The Bitter Taste of Prejudice

A personal take on prejudice in Remote Year’s inaugural group.

Having a strong mindset against discrimination didn’t prevent me to experience a bit of prejudice in Remote Year. And it was not easy to digest.

My initial idea was to publish something lighter today, share a little beauty tricks I’ve been learning on the road or a bunch of images from Sri Lanka… But, early on, I came across a series of bitter memories of my experience in Remote Year – since I read the story of one of my colleagues from the group, Haseeb Rabbani. He wrote about the reasons that motivated him to leave the program at the end of the third month, including one of the themes that also influenced my decision to start traveling alone: PREJUDICE

Hasseb, a Muslim Pakistani-Canadian, defined himself as “brown” and mentioned how he felt the stigma of Islamophobia – something quite unfamiliar for me, since Brazil was never affected by the kind of terrorism that people in some countries fear so much. And I always hung out with friends of diverse colors&flavoursin São Paulo. To be honest, it took me a while to identify that awful taste I refer in the title was actually caused by social and racial prejudice. But, yes, the blondie here was switched into underclass “Latino” and had to swallow a bit of that glop:

The thing is: you can’t just “add some” diversity on top like sprinkles on your McSundae. It has to be engrained in the culture and the mindset from the start – Haseeb Rabbani

The lack of diversity was one of my first disappointments on #1 Remote Year. I enrolled in the program expecting to be part of a travellers community with people from different nationalities, professions, ages… bringing diverse perspectives and backgrounds to the experience. What I joined, instead, was a largest group of Americans, some foreigners living for years in the United States and just a few outside of this scope. And worse, soon I got those high-school vibes that Hasseb mentioned – my slight idea about it came from the movies I actually DON’T like to watch. So, at some point I saw myself more like the maid with 2 or 3 Spanglish lines (just to make my point with another movie cliche) than the well connected person I am, even among rich and famous people in Brazil.

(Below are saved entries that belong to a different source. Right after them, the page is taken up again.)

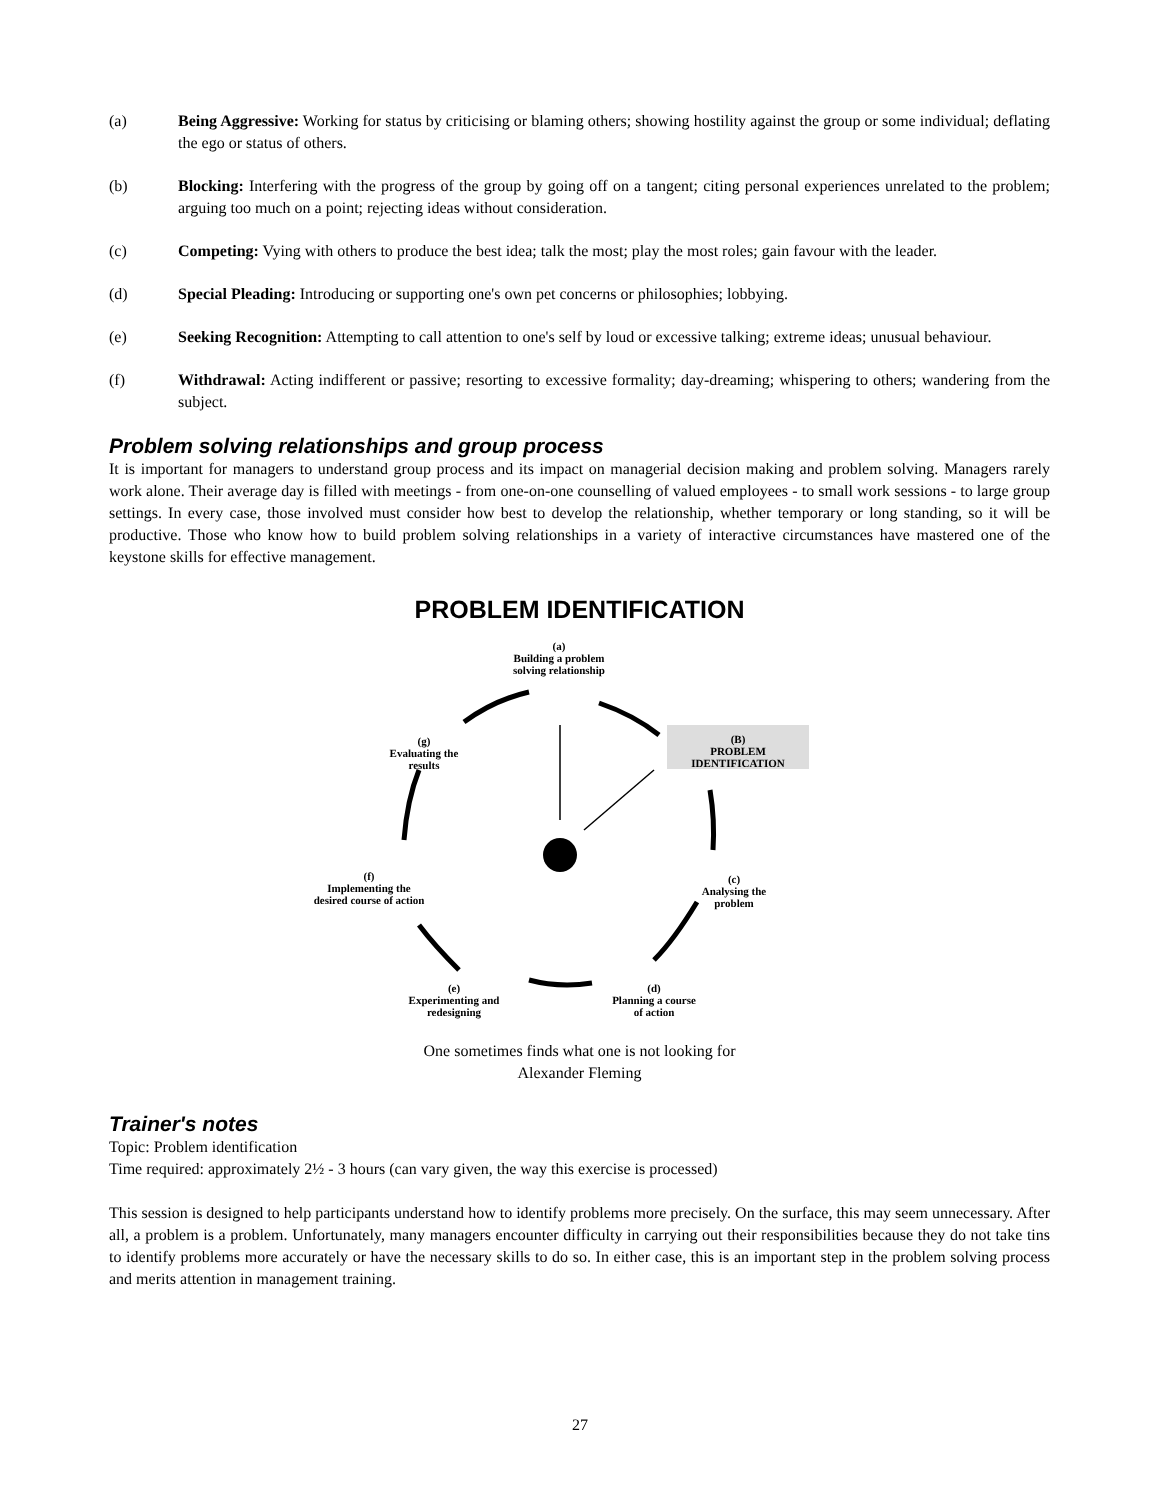(a) Being Aggressive: Working for status by criticising or blaming others; showing hostility against the group or some individual; deflating the ego or status of others.
(b) Blocking: Interfering with the progress of the group by going off on a tangent; citing personal experiences unrelated to the problem; arguing too much on a point; rejecting ideas without consideration.
(c) Competing: Vying with others to produce the best idea; talk the most; play the most roles; gain favour with the leader.
(d) Special Pleading: Introducing or supporting one's own pet concerns or philosophies; lobbying.
(e) Seeking Recognition: Attempting to call attention to one's self by loud or excessive talking; extreme ideas; unusual behaviour.
(f) Withdrawal: Acting indifferent or passive; resorting to excessive formality; day-dreaming; whispering to others; wandering from the subject.
Problem solving relationships and group process
It is important for managers to understand group process and its impact on managerial decision making and problem solving. Managers rarely work alone. Their average day is filled with meetings - from one-on-one counselling of valued employees - to small work sessions - to large group settings. In every case, those involved must consider how best to develop the relationship, whether temporary or long standing, so it will be productive. Those who know how to build problem solving relationships in a variety of interactive circumstances have mastered one of the keystone skills for effective management.
PROBLEM IDENTIFICATION
(a)
Building a problem
solving relationship
(B)
PROBLEM IDENTIFICATION
(g)
Evaluating the
results
(c)
Analysing the
problem
(f)
Implementing the
desired course of action
(d)
Planning a course
of action
(e)
Experimenting and
redesigning
One sometimes finds what one is not looking for
Alexander Fleming
Trainer's notes
Topic: Problem identification
Time required: approximately 2½ - 3 hours (can vary given, the way this exercise is processed)
This session is designed to help participants understand how to identify problems more precisely. On the surface, this may seem unnecessary. After all, a problem is a problem. Unfortunately, many managers encounter difficulty in carrying out their responsibilities because they do not take tins to identify problems more accurately or have the necessary skills to do so. In either case, this is an important step in the problem solving process and merits attention in management training.
27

I can’t say I didn’t noticed that some of the participants kept a cordial distance since the beginning, but I assumed it was simply due to their genuine behavior or personal impressions. By that time, most people seemed to be overly excited with me and I couldn’t understand why. So, I might have been somehow blasé… After all, I’ve never heard my name called out loud on the streets as much as it happened on the first month of RY in Prague. It was weird enough just listening it with the American accent and all the syllables pronounced (not just the usual Fê or Nanda, as Brazilians tend to do). Plus, they repeated Fer-Nan-Da with the same sparkle in the eyes that I noticed later when they said “Bali” (over rolling the tongue and sounding like “bóul-lee”) – as if meeting a Brazilian stylist sounded as exotic as the Indonesian island.

Past my initial shock, I was able to make a few good friends and keep connected to colleagues with mutual affinities, like Haseeb. If I could represent them all in a pizza chart, it would have a bunch of colored pieces (ok, for those who like labels, I’d say it includes black, brown, yellow and purple, among other tones). The American “white elite” would also be there, in a thin slice of very cool and caring people.

In the other hand, those who consider themselves as “the last piece of the Swiss cheese” weren`t part of my pizza ingredients, since they wouldn’t mix with a broke chica. We surely had opportunities to mingle – staying in the same workspaces and accommodations provided by the program, exchanging a few words in restaurants or tours – but the sense of voluntary distance remained. So, after a certain time, I also preferred it like that. Finally, those who seasoned their prejudice with a pinch of good intentions didn`t make me feel any better with their condescending attitude.

In his sincere and ultra complete blog post, Haseeb presented some statistics that are proportionally inverse to this imaginary pizza I’d just delivered here. According to his numbers, the ones who represent the most part of the selected to RY #1 were exactly the minority in my circle of relationships. I spent more time than Haseeb with the Remote Year group  and still had no emotional detachment to dig the deepest layers of this experience. But I longed to open up about it since I finished reading his post.

Not that I ever noticed frightened looks towards me, as he did. The first time I experienced a similar vibe was within the community. Something subtle but evily powerful. As if an invisible barrier would be separating me from other people, with no visible reasons to keep me out. It took me a while to admit this was happening and as how uncomfortable was standing in that side. First I was confused by feelings of guilt, insecurity, denial. I had doubts about my own instincts and thought it could be just an ilusion… It wasn’t.  That’s why I decided to write this all. With a brief sample, I felt really sick with the taste of prejudice.